• DATA RECORDS
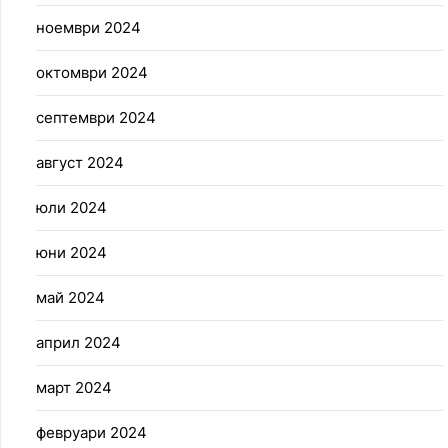
ноември 2024
октомври 2024
септември 2024
август 2024
юли 2024
юни 2024
май 2024
април 2024
март 2024
февруари 2024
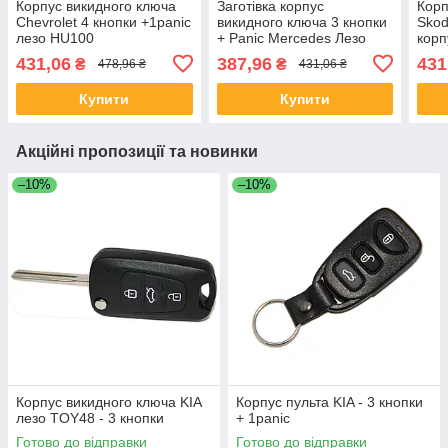
Корпус викидного ключа
Заготівка корпус
Корп
Chevrolet 4 кнопки +1panic
викидного ключа 3 кнопки
Skod
лезо HU100
+ Panic Mercedes Лезо
корп
HU64
431,06
387,96
431
₴
₴
478,96 ₴
431,06 ₴
Купити
Купити
Акційні пропозиції та новинки
–10%
–10%
Корпус викидного ключа KIA
Корпус пульта KIA - 3 кнопки
лезо TOY48 - 3 кнопки
+ 1panic
Готово до відправки
Готово до відправки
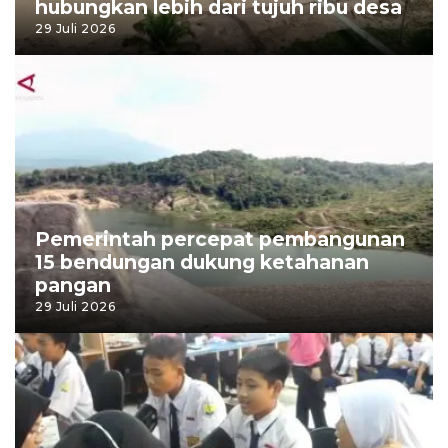
hubungkan lebih dari tujuh ribu desa
29 Juli 2026
Pemerintah percepat pembangunan
15 bendungan dukung ketahanan
pangan
29 Juli 2026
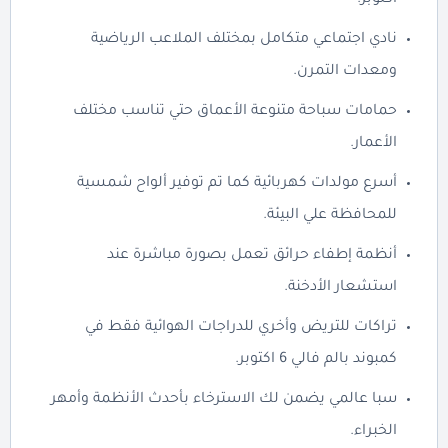
اكتوبر.
نادي اجتماعي متكامل بمختلف الملاعب الرياضية
ومعدات التمرن.
حمامات سباحة متنوعة الأعماق حتي تناسب مختلف
الأعمار.
أسرع مولدات كهربائية كما تم توفير ألواح شمسية
للمحافظة علي البيئة.
أنظمة إطفاء حرائق تعمل بصورة مباشرة عند
استشعار الأدخنة.
تراكات للتريض وأخري للدراجات الهوائية فقط في
كمبوند بالم فالي 6 اكتوبر.
سبا عالمي يضمن لك الاسترخاء بأحدث الأنظمة وأمهر
الخبراء.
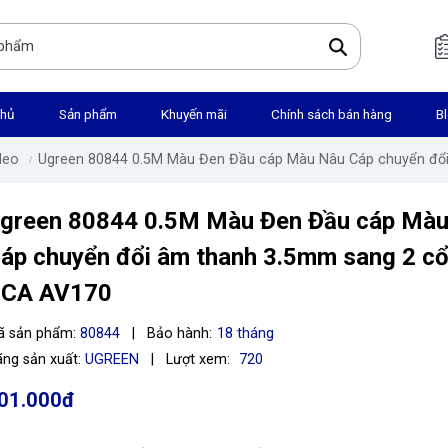
chủ
Sản phẩm
Khuyến mãi
Chính sách bán hàng
B
deo
Ugreen 80844 0.5M Màu Đen Đầu cáp Màu Nâu Cáp chuyển đổ
green 80844 0.5M Màu Đen Đầu cáp Mà
áp chuyển đổi âm thanh 3.5mm sang 2 c
CA AV170
ã sản phẩm:
80844
|
Bảo hành:
18 tháng
ng sản xuất:
UGREEN
|
Lượt xem:
720
01.000đ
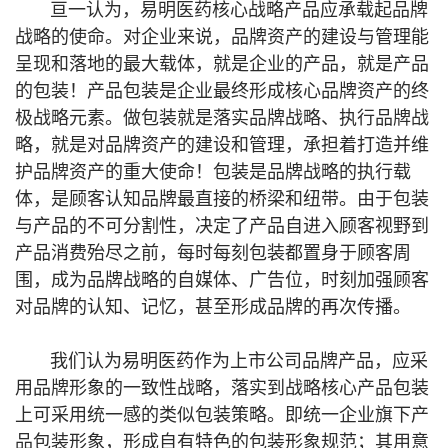
亘一认为，易明医药核心战略产品应承载起品牌
战略的使命。对企业来说，品牌资产的建设与管理能
呈现和落地的最大载体，就是企业的产品，就是产品
的包装！产品包装是企业最终形成核心品牌资产的终
极战略元素。做包装就是落实品牌战略、执行品牌战
略，就是对品牌资产的建设和管理，承担着打造并维
护品牌资产的重大使命！包装是品牌战略的执行载
体，是顾客认知品牌最直接的桥梁和纽带。由于包装
与产品的不可分割性，决定了产品自进入顾客视野到
产品消费殆尽之前，每时每刻包装都置身于顾客周
围，成为品牌战略的自媒体、广告位，时刻加强顾客
对品牌的认知、记忆，甚至形成品牌的再次传播。
我们认为易明医药作为上市公司品牌产品，应采
用品牌形象的一致性战略，落实到战略核心产品包装
上可采用统一感的类似包装策略。即统一企业旗下产
品包装形象，形成自有特色的包装形象规范；其用意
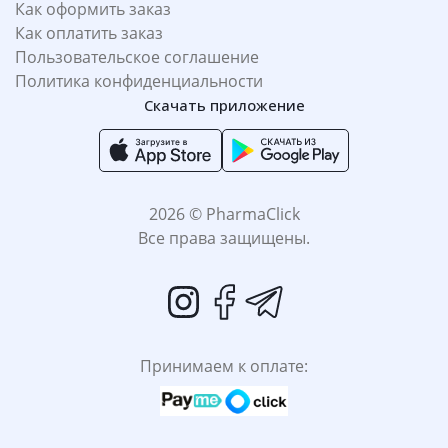
Как оформить заказ
Как оплатить заказ
Пользовательское соглашение
Политика конфиденциальности
Скачать приложение
2026 © PharmaClick
Все права защищены.
Принимаем к оплате:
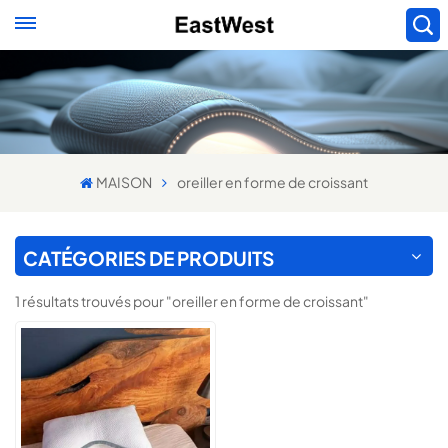
MAISON
oreiller en forme de croissant
CATÉGORIES DE PRODUITS
1 résultats trouvés pour "oreiller en forme de croissant"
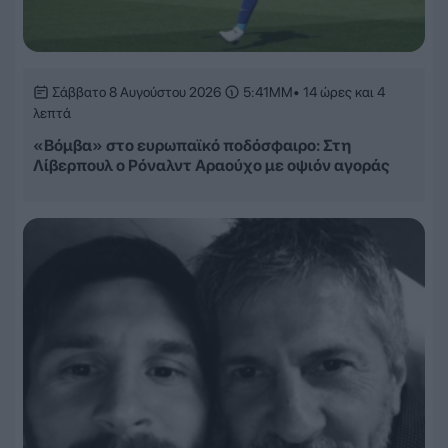
Σάββατο 8 Αυγούστου 2026
5:41ΜΜ
• 14 ώρες και 4
λεπτά
«Βόμβα» στο ευρωπαϊκό ποδόσφαιρο: Στη
Λίβερπουλ ο Ρόναλντ Αραούχο με οψιόν αγοράς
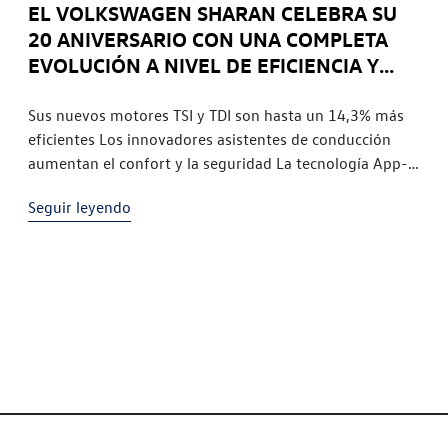
EL VOLKSWAGEN SHARAN CELEBRA SU
20 ANIVERSARIO CON UNA COMPLETA
EVOLUCIÓN A NIVEL DE EFICIENCIA Y
TECNOLOGÍA
Sus nuevos motores TSI y TDI son hasta un 14,3% más
eficientes Los innovadores asistentes de conducción
aumentan el confort y la seguridad La tecnología App-
Connect permite visualizar y utilizar apps del
Seguir leyendo
Smartphone Tres niveles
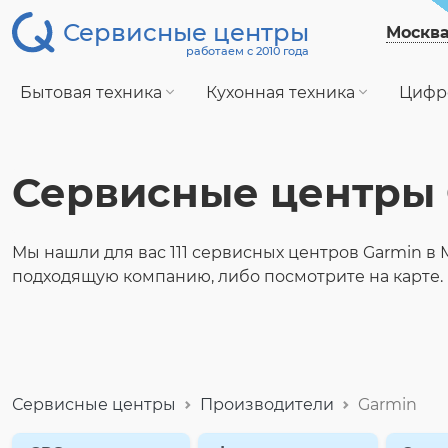
Сервисные центры
Москв
работаем с 2010 года
Бытовая техника
Кухонная техника
Цифр
Сервисные центры 
Мы нашли для вас 111 сервисных центров Garmin в
подходящую компанию, либо посмотрите на карте.
Сервисные центры
Производители
Garmin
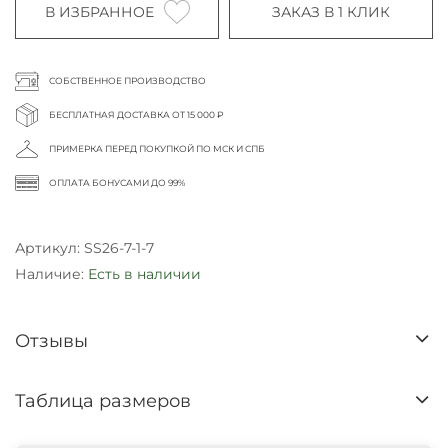
В ИЗБРАННОЕ
ЗАКАЗ В 1 КЛИК
СОБСТВЕННОЕ ПРОИЗВОДСТВО
БЕСПЛАТНАЯ ДОСТАВКА ОТ 15 000 ₽
ПРИМЕРКА ПЕРЕД ПОКУПКОЙ ПО МСК И СПБ
ОПЛАТА БОНУСАМИ ДО 99%
Артикул:
SS26-7-1-7
Наличие:
Есть в наличии
Отзывы
Таблица размеров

• HOW TO COMPLETE THIS TASK
Each line from the one containing "подходящую компанию, либо" through the end of the records above is to be retyped exactly, with the pictures omitted and nothing added.

• TASK RESULT
подходящую компанию, либо посмотрите на карте.
Сервисные центры
Производители
Garmin
В ИЗБРАННОЕ
ЗАКАЗ В 1 КЛИК
СОБСТВЕННОЕ ПРОИЗВОДСТВО
БЕСПЛАТНАЯ ДОСТАВКА ОТ 15 000 ₽
ПРИМЕРКА ПЕРЕД ПОКУПКОЙ ПО МСК И СПБ
ОПЛАТА БОНУСАМИ ДО 99%
Артикул:
SS26-7-1-7
Наличие:
Есть в наличии
Отзывы
Таблица размеров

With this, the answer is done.